Аким снимал с меня воображаемую повязку и уводил в операционную, откуда уже раздавался мой невероятный вопль. Эта несложная импровизация была нами очень непосредственно разыграна.

Комиссаржевский, говорят, валился от смеха со стула. Импровизация эта так понравилась ему, что он заставил нас повторить ее на полугодовом экзамене в присутствии актеров и всей студии.

Мы сразу сделались любимцами Комиссаржевского, его «надеждой» и притчей во языцех всей студии.

«Все считают нас страшно талантливыми. Я сам слышал, как об этом говорил Сахновский актерам. Лопни мои глаза», – говорил Аким.

Я видел, что Тамиров уже чувствовал себя избалованным вундеркиндом, томно мигал своими большими черными ресницами и, облаченный в шикарный модный английский костюм, кокетничал «талантливостью» и упивался своим успехом. Я же, в своем гимназическом обличье, но в мадеровских ботинках с пуговицами, был скромнее и уже, увы, чувствовал себя как бы «при Акиме». Я превратился как бы во вторую скрипку на нашем курсе, значительно уступая Акиму в умении подавать свой успех и свою «талантливость».

Тут же зарождалась и первая актерская ревность, хотя по-прежнему он оставался моим лучшим другом и товарищем.

Но не успели мы еще войти по-настоящему в жизнь студии, как два события, одно мое личное, а другое огромное историческое, совершились одно за другим и отвлекли меня на некоторое время от моих новых интересов.

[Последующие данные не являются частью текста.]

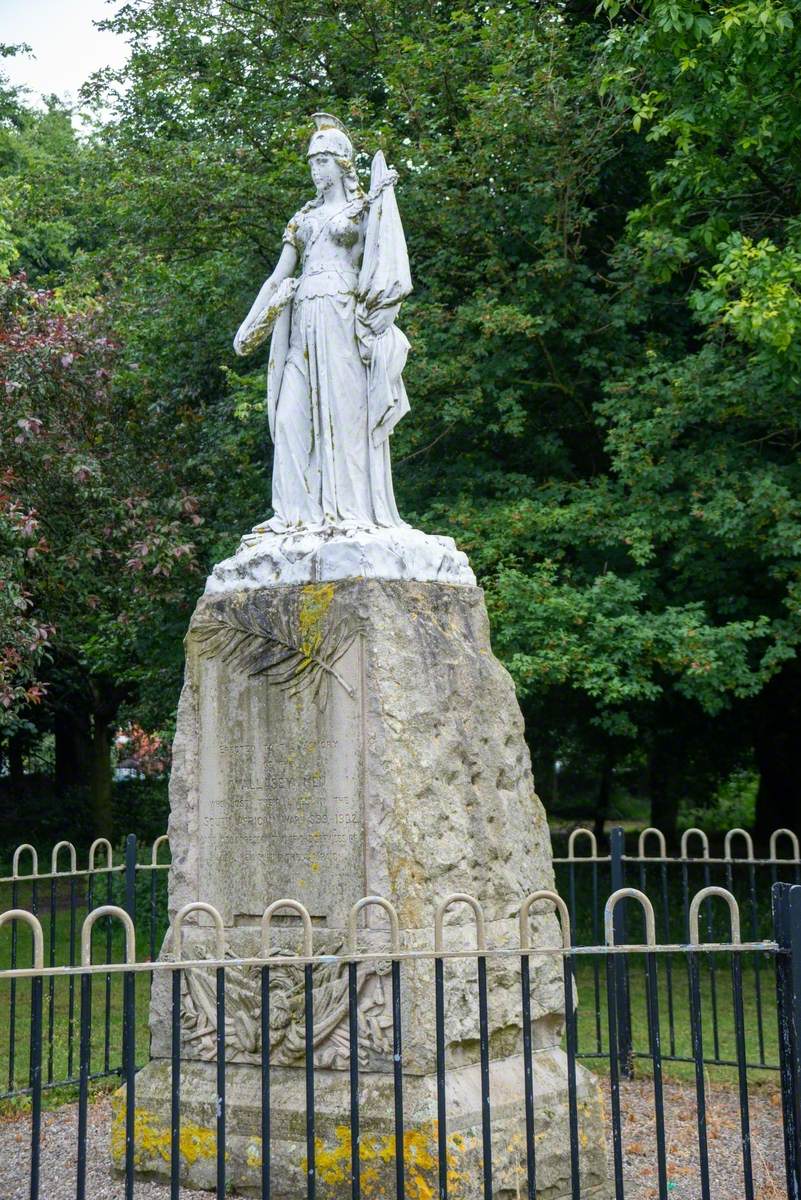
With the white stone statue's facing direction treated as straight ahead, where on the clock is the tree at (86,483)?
The tree is roughly at 4 o'clock from the white stone statue.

Через две недели после моего поступления в студию умер отец. Я так и не успел сказать ему, что поступил в студию. Единственно, на что я решился, я рассказывал, что нашел себе новых друзей и товарищей среди студийцев Комиссаржевского, с которыми очень дружу и часто встречаюсь, – как бы оправдывая возникавшие новые темы разговоров с отцом и подготавливая к сообщению об уже случившемся.